**Material provided**.

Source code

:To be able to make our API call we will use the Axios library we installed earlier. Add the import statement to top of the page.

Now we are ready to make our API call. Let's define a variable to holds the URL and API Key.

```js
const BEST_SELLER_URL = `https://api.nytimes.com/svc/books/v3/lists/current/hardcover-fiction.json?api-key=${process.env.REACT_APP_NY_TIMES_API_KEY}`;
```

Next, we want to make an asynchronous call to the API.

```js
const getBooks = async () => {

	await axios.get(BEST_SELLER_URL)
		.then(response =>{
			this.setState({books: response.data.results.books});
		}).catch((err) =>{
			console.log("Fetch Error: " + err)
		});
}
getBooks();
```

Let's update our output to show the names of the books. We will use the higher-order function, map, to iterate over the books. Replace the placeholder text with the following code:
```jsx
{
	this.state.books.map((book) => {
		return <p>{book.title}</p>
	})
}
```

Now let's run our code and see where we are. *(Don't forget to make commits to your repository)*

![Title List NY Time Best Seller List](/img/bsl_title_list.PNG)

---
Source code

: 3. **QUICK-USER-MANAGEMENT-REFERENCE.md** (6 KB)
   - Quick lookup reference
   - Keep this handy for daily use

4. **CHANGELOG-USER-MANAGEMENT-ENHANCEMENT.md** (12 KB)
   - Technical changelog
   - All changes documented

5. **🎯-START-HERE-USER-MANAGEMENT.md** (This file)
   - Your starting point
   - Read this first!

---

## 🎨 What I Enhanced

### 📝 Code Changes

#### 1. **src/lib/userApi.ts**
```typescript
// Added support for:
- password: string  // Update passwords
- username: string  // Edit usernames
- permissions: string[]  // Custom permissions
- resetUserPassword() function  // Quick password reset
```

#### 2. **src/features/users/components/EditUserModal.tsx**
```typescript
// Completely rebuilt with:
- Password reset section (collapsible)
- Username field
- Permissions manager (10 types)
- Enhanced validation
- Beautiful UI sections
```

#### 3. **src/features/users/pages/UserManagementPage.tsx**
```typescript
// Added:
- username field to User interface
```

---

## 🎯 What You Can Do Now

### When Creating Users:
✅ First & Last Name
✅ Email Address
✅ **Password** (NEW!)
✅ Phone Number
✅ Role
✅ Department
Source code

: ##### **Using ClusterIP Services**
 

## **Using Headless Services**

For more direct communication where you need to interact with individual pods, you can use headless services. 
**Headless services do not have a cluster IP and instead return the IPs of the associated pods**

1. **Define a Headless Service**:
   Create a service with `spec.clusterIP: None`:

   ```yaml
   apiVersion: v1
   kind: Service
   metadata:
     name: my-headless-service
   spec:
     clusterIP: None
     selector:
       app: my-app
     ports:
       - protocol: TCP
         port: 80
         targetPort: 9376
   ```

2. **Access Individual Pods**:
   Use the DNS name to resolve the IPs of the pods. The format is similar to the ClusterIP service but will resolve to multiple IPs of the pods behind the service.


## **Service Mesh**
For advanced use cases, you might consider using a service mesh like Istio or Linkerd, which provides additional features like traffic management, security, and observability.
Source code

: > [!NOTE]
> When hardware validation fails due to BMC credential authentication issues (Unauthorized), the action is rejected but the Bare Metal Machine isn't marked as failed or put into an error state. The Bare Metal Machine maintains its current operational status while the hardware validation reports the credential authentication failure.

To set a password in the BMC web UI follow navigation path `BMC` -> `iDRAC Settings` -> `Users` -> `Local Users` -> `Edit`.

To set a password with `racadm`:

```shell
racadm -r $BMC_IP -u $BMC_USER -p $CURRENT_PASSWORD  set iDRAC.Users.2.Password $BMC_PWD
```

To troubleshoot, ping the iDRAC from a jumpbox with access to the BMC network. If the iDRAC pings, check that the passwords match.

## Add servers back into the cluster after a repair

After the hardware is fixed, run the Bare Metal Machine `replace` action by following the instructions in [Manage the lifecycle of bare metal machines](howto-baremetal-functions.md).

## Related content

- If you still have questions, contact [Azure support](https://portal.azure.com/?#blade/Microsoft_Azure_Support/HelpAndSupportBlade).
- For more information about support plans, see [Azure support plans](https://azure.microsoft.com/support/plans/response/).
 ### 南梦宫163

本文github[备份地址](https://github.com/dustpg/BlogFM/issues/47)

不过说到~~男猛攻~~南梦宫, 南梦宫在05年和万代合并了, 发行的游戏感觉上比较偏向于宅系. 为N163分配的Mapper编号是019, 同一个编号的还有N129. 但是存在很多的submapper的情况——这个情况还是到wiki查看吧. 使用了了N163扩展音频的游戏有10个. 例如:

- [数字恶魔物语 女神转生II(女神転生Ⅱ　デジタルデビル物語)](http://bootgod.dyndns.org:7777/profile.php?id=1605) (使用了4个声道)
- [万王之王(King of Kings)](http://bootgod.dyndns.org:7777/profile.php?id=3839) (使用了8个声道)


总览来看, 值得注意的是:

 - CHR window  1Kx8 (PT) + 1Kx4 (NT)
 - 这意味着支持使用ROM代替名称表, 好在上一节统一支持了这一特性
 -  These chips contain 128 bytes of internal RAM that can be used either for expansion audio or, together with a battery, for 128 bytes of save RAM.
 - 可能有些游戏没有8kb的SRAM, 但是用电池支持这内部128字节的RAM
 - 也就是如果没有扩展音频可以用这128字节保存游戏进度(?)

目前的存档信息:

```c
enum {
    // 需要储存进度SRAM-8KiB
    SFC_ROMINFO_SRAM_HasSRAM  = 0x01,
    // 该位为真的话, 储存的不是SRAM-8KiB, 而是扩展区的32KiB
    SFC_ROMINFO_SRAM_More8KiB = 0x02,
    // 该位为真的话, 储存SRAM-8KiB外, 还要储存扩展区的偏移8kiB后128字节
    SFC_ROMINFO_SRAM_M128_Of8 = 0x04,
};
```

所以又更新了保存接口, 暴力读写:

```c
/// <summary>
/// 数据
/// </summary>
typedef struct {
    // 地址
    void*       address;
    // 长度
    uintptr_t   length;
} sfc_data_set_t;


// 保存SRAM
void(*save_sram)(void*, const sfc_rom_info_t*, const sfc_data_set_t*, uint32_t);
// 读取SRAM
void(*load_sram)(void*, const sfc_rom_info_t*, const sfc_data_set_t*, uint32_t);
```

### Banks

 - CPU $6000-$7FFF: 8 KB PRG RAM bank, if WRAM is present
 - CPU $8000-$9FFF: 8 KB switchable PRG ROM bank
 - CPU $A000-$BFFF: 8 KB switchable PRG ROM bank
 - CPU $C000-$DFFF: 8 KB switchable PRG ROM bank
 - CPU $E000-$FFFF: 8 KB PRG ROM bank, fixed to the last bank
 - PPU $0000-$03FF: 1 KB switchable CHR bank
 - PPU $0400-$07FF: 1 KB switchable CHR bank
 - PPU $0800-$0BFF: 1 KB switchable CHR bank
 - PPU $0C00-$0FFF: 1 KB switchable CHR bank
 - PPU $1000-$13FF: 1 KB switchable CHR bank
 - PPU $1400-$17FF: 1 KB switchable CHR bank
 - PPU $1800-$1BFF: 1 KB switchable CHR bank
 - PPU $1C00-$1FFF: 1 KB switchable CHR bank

**Exercise aim**.
Exactly as written, set down all of the material.

**Output for this exercise**.
Source code

:To be able to make our API call we will use the Axios library we installed earlier. Add the import statement to top of the page.

Now we are ready to make our API call. Let's define a variable to holds the URL and API Key.

```js
const BEST_SELLER_URL = `https://api.nytimes.com/svc/books/v3/lists/current/hardcover-fiction.json?api-key=${process.env.REACT_APP_NY_TIMES_API_KEY}`;
```

Next, we want to make an asynchronous call to the API.

```js
const getBooks = async () => {

	await axios.get(BEST_SELLER_URL)
		.then(response =>{
			this.setState({books: response.data.results.books});
		}).catch((err) =>{
			console.log("Fetch Error: " + err)
		});
}
getBooks();
```

Let's update our output to show the names of the books. We will use the higher-order function, map, to iterate over the books. Replace the placeholder text with the following code:
```jsx
{
	this.state.books.map((book) => {
		return <p>{book.title}</p>
	})
}
```

Now let's run our code and see where we are. *(Don't forget to make commits to your repository)*

![Title List NY Time Best Seller List](/img/bsl_title_list.PNG)

---
Source code

: 3. **QUICK-USER-MANAGEMENT-REFERENCE.md** (6 KB)
   - Quick lookup reference
   - Keep this handy for daily use

4. **CHANGELOG-USER-MANAGEMENT-ENHANCEMENT.md** (12 KB)
   - Technical changelog
   - All changes documented

5. **🎯-START-HERE-USER-MANAGEMENT.md** (This file)
   - Your starting point
   - Read this first!

---

## 🎨 What I Enhanced

### 📝 Code Changes

#### 1. **src/lib/userApi.ts**
```typescript
// Added support for:
- password: string  // Update passwords
- username: string  // Edit usernames
- permissions: string[]  // Custom permissions
- resetUserPassword() function  // Quick password reset
```

#### 2. **src/features/users/components/EditUserModal.tsx**
```typescript
// Completely rebuilt with:
- Password reset section (collapsible)
- Username field
- Permissions manager (10 types)
- Enhanced validation
- Beautiful UI sections
```

#### 3. **src/features/users/pages/UserManagementPage.tsx**
```typescript
// Added:
- username field to User interface
```

---

## 🎯 What You Can Do Now

### When Creating Users:
✅ First & Last Name
✅ Email Address
✅ **Password** (NEW!)
✅ Phone Number
✅ Role
✅ Department
Source code

: ##### **Using ClusterIP Services**
 

## **Using Headless Services**

For more direct communication where you need to interact with individual pods, you can use headless services. 
**Headless services do not have a cluster IP and instead return the IPs of the associated pods**

1. **Define a Headless Service**:
   Create a service with `spec.clusterIP: None`:

   ```yaml
   apiVersion: v1
   kind: Service
   metadata:
     name: my-headless-service
   spec:
     clusterIP: None
     selector:
       app: my-app
     ports:
       - protocol: TCP
         port: 80
         targetPort: 9376
   ```

2. **Access Individual Pods**:
   Use the DNS name to resolve the IPs of the pods. The format is similar to the ClusterIP service but will resolve to multiple IPs of the pods behind the service.


## **Service Mesh**
For advanced use cases, you might consider using a service mesh like Istio or Linkerd, which provides additional features like traffic management, security, and observability.
Source code

: > [!NOTE]
> When hardware validation fails due to BMC credential authentication issues (Unauthorized), the action is rejected but the Bare Metal Machine isn't marked as failed or put into an error state. The Bare Metal Machine maintains its current operational status while the hardware validation reports the credential authentication failure.

To set a password in the BMC web UI follow navigation path `BMC` -> `iDRAC Settings` -> `Users` -> `Local Users` -> `Edit`.

To set a password with `racadm`:

```shell
racadm -r $BMC_IP -u $BMC_USER -p $CURRENT_PASSWORD  set iDRAC.Users.2.Password $BMC_PWD
```

To troubleshoot, ping the iDRAC from a jumpbox with access to the BMC network. If the iDRAC pings, check that the passwords match.

## Add servers back into the cluster after a repair

After the hardware is fixed, run the Bare Metal Machine `replace` action by following the instructions in [Manage the lifecycle of bare metal machines](howto-baremetal-functions.md).

## Related content

- If you still have questions, contact [Azure support](https://portal.azure.com/?#blade/Microsoft_Azure_Support/HelpAndSupportBlade).
- For more information about support plans, see [Azure support plans](https://azure.microsoft.com/support/plans/response/).
 ### 南梦宫163

本文github[备份地址](https://github.com/dustpg/BlogFM/issues/47)

不过说到~~男猛攻~~南梦宫, 南梦宫在05年和万代合并了, 发行的游戏感觉上比较偏向于宅系. 为N163分配的Mapper编号是019, 同一个编号的还有N129. 但是存在很多的submapper的情况——这个情况还是到wiki查看吧. 使用了了N163扩展音频的游戏有10个. 例如:

- [数字恶魔物语 女神转生II(女神転生Ⅱ　デジタルデビル物語)](http://bootgod.dyndns.org:7777/profile.php?id=1605) (使用了4个声道)
- [万王之王(King of Kings)](http://bootgod.dyndns.org:7777/profile.php?id=3839) (使用了8个声道)


总览来看, 值得注意的是:

 - CHR window  1Kx8 (PT) + 1Kx4 (NT)
 - 这意味着支持使用ROM代替名称表, 好在上一节统一支持了这一特性
 -  These chips contain 128 bytes of internal RAM that can be used either for expansion audio or, together with a battery, for 128 bytes of save RAM.
 - 可能有些游戏没有8kb的SRAM, 但是用电池支持这内部128字节的RAM
 - 也就是如果没有扩展音频可以用这128字节保存游戏进度(?)

目前的存档信息:

```c
enum {
    // 需要储存进度SRAM-8KiB
    SFC_ROMINFO_SRAM_HasSRAM  = 0x01,
    // 该位为真的话, 储存的不是SRAM-8KiB, 而是扩展区的32KiB
    SFC_ROMINFO_SRAM_More8KiB = 0x02,
    // 该位为真的话, 储存SRAM-8KiB外, 还要储存扩展区的偏移8kiB后128字节
    SFC_ROMINFO_SRAM_M128_Of8 = 0x04,
};
```

所以又更新了保存接口, 暴力读写:

```c
/// <summary>
/// 数据
/// </summary>
typedef struct {
    // 地址
    void*       address;
    // 长度
    uintptr_t   length;
} sfc_data_set_t;


// 保存SRAM
void(*save_sram)(void*, const sfc_rom_info_t*, const sfc_data_set_t*, uint32_t);
// 读取SRAM
void(*load_sram)(void*, const sfc_rom_info_t*, const sfc_data_set_t*, uint32_t);
```

### Banks

 - CPU $6000-$7FFF: 8 KB PRG RAM bank, if WRAM is present
 - CPU $8000-$9FFF: 8 KB switchable PRG ROM bank
 - CPU $A000-$BFFF: 8 KB switchable PRG ROM bank
 - CPU $C000-$DFFF: 8 KB switchable PRG ROM bank
 - CPU $E000-$FFFF: 8 KB PRG ROM bank, fixed to the last bank
 - PPU $0000-$03FF: 1 KB switchable CHR bank
 - PPU $0400-$07FF: 1 KB switchable CHR bank
 - PPU $0800-$0BFF: 1 KB switchable CHR bank
 - PPU $0C00-$0FFF: 1 KB switchable CHR bank
 - PPU $1000-$13FF: 1 KB switchable CHR bank
 - PPU $1400-$17FF: 1 KB switchable CHR bank
 - PPU $1800-$1BFF: 1 KB switchable CHR bank
 - PPU $1C00-$1FFF: 1 KB switchable CHR bank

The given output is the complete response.